Conventional wisdom in F1 says that you need to be a works team — that is, have control over the power unit — to be a championship contender.

Though it is rare for a customer team to win titles, it does happen.

In fact Red Bull Racing was the last team to win the championship with a customer engine — with Renault in 2010–13, even though Renault operated its own factory team in 2010. Before that, it was Brawn winning with Mercedes in 2009.

So it’s not surprising that when Fernando Alonso was asked whether Aston Martin needed to be a works team to win championships, he answered succinctly: “No.”

“It is always better if you can develop your power unit together with the chassis and have everything integrated well in advance,” he said. “Being a works team, I think there are only benefits.

“I think that doesn’t mean that until 2026 Aston Martin will not have a chance to win the championship.”

In fact you might consider the state of the current championship as evidence, with Aston Martin leading Mercedes on the constructors table despite taking a customer supply of motors and gearboxes, along with other ancillaries.

It might be difficult, but it’s clearly possible to outperform the factory team, particularly given the rules require there to be no differences between customer and works engines — that is, Mercedes and other suppliers can’t save the good stuff just for themselves.

“With the amount of integration that there is between the chassis side and the power unit side, of course, it’s always going to be an advantage,” Ferrari racing director Laurent Mekies said, per Autosport.

“Does that stop you from operating at a very high level if you don’t have one? Some people are proving that it’s possible to do a very good job without that sort of deal, so I don’t think it’s going to be more important in the future than it is already today.

“I think the level of complexity of the power units is already sky-high today, and if anything, we are doing steps in the regulations to decrease that complexity tomorrow, and hopefully, it will give us an even more compact field.”

McLaren team boss Andrea Stella suggested that the deficit of being a customer team is small enough to be made up elsewhere in the overall package — although you might cynically argue that he would say that given McLaren looks unlikely to find a works supply by 2026.

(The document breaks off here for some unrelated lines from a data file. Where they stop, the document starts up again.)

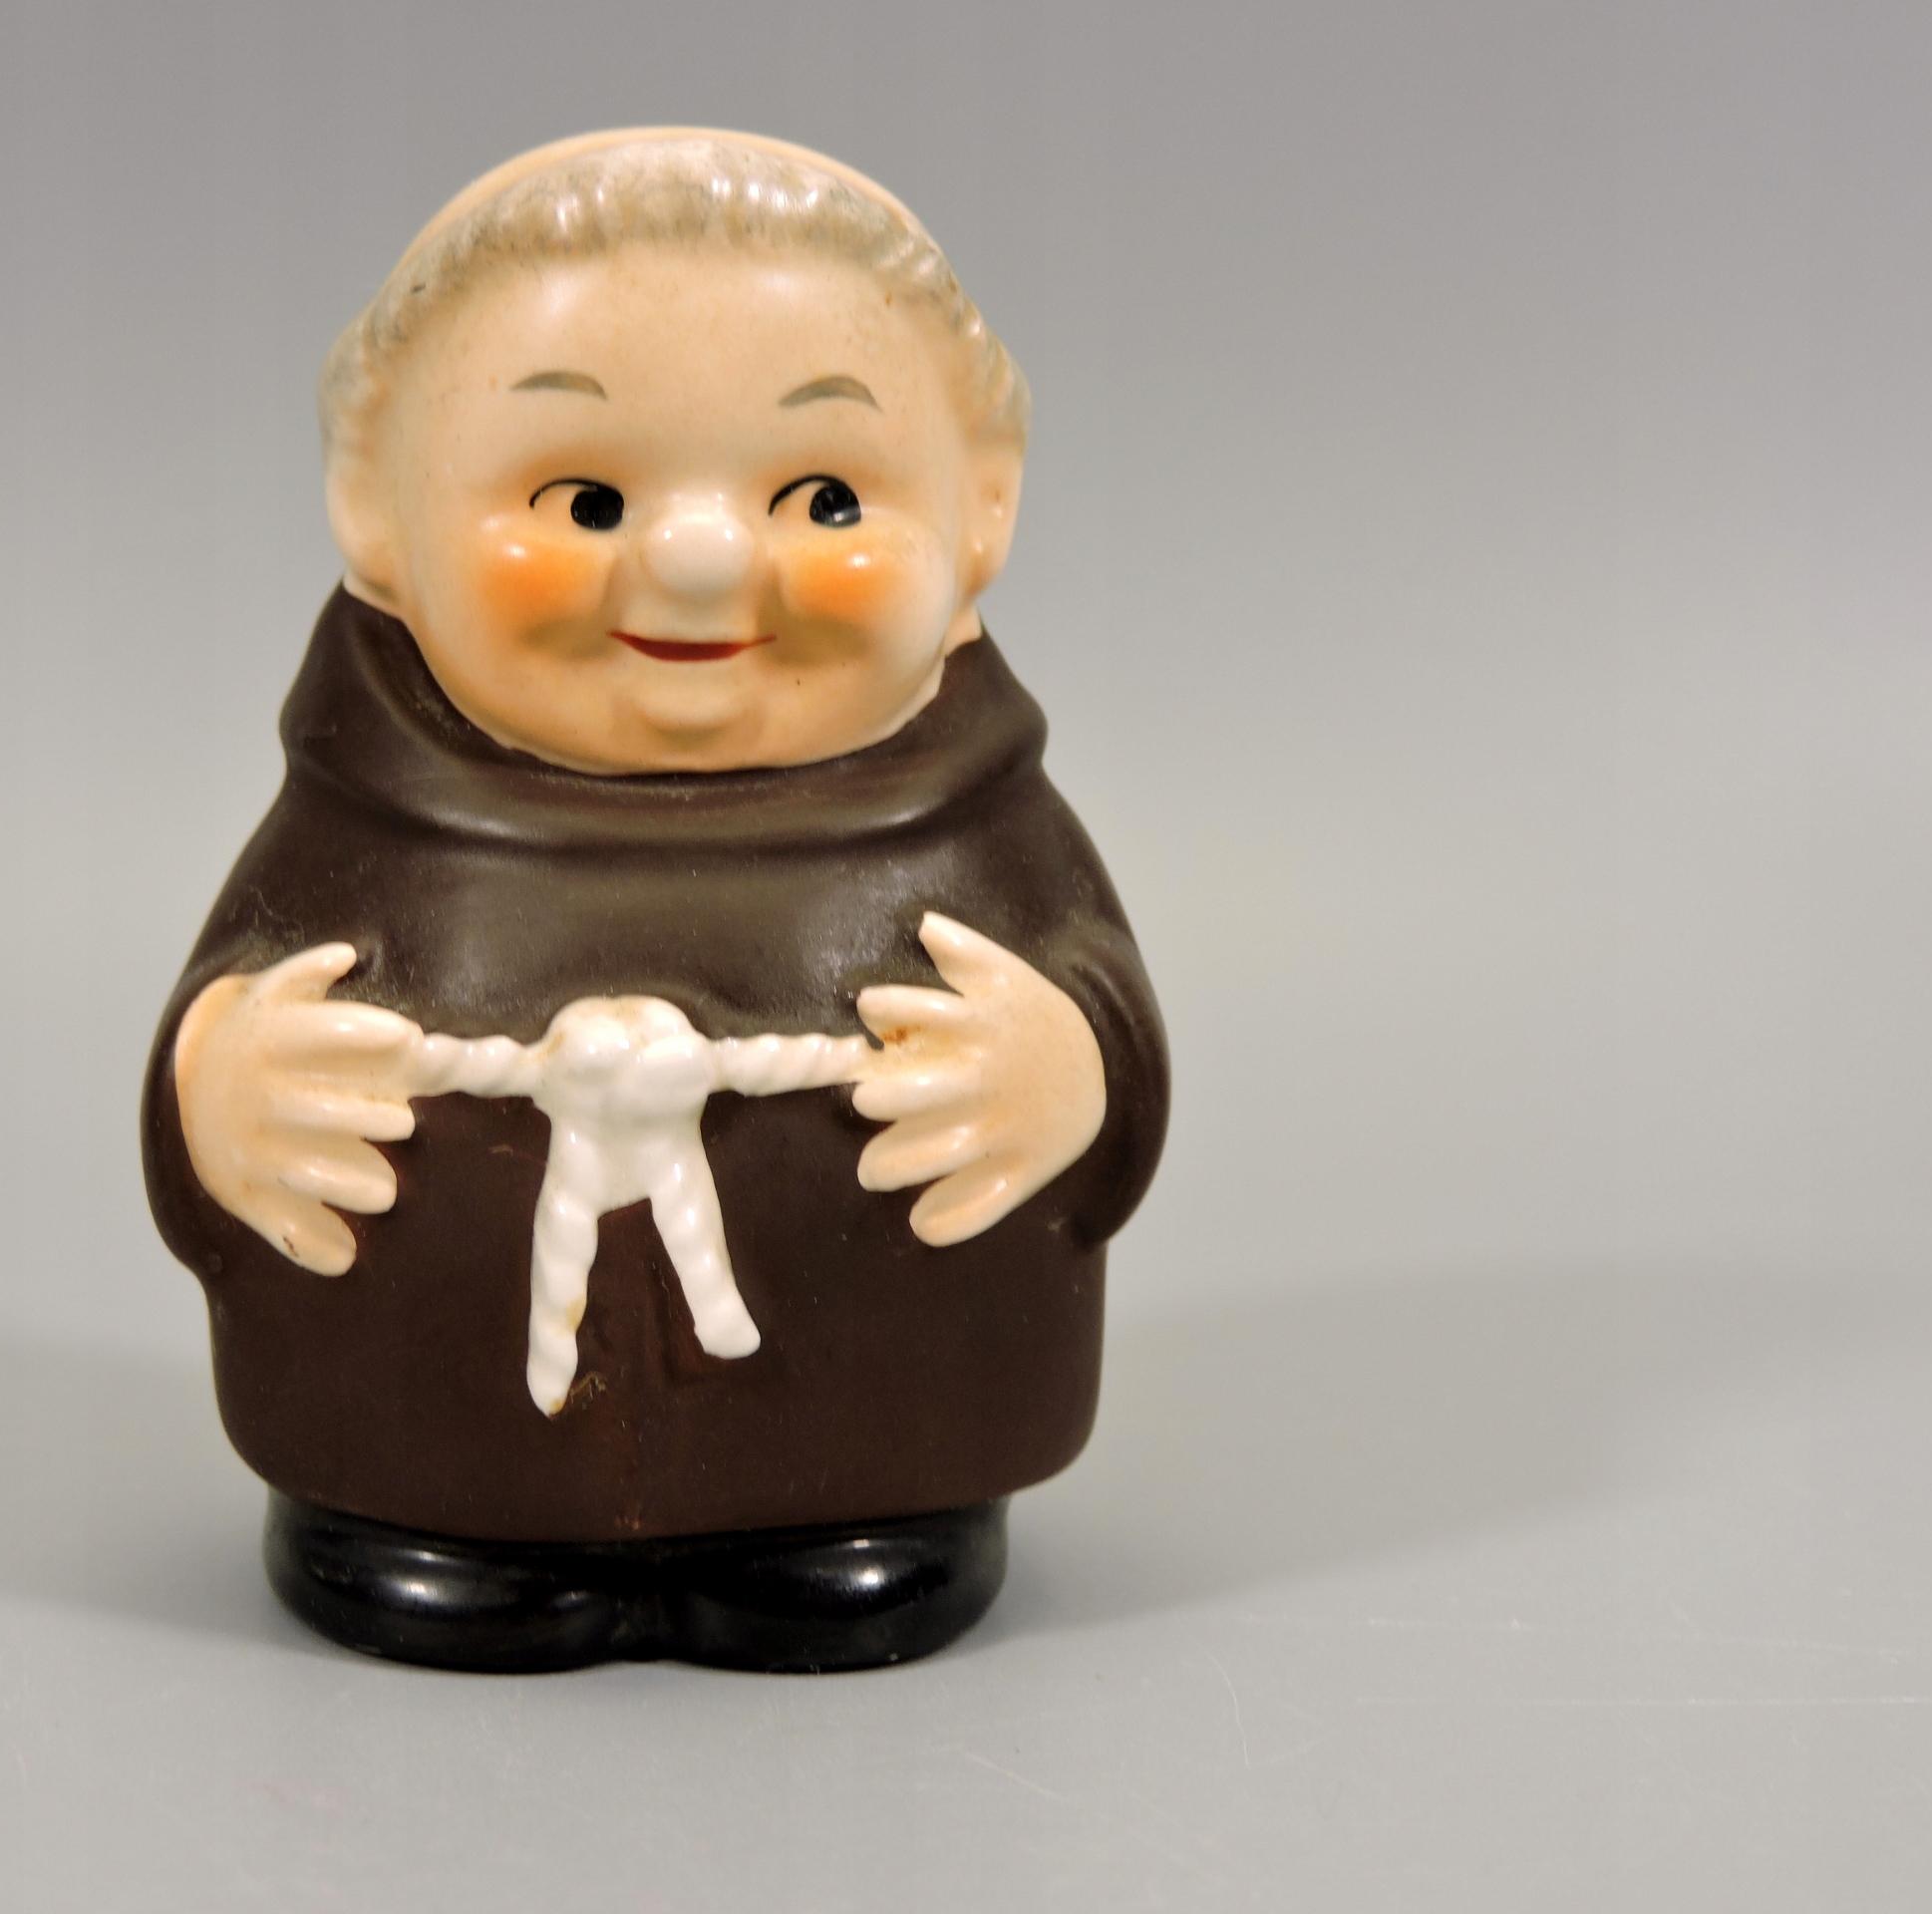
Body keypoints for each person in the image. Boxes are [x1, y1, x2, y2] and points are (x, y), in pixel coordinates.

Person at [143, 130, 1168, 1672]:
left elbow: (1105, 1022)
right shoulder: (358, 819)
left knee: (844, 1557)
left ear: (985, 509)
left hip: (876, 1429)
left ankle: (845, 1524)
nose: (695, 561)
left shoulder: (976, 824)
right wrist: (222, 1092)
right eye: (582, 500)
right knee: (437, 1534)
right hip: (420, 1446)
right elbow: (224, 1007)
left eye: (824, 498)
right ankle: (441, 1528)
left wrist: (1072, 1073)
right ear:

“If it’s a matter of the final milliseconds, we hope we’ll be able through chassis and aerodynamics to compensate for that,” he said. “We know it’s not the absolute best situation, but we don’t think it’s a decisive factor for being successful in the future.”

For now the conventional wisdom prevails, but only until someone proves themselves to be the exception to the rule.

Maybe someone will do that in 2026 — if Aston Martin can’t do it sooner.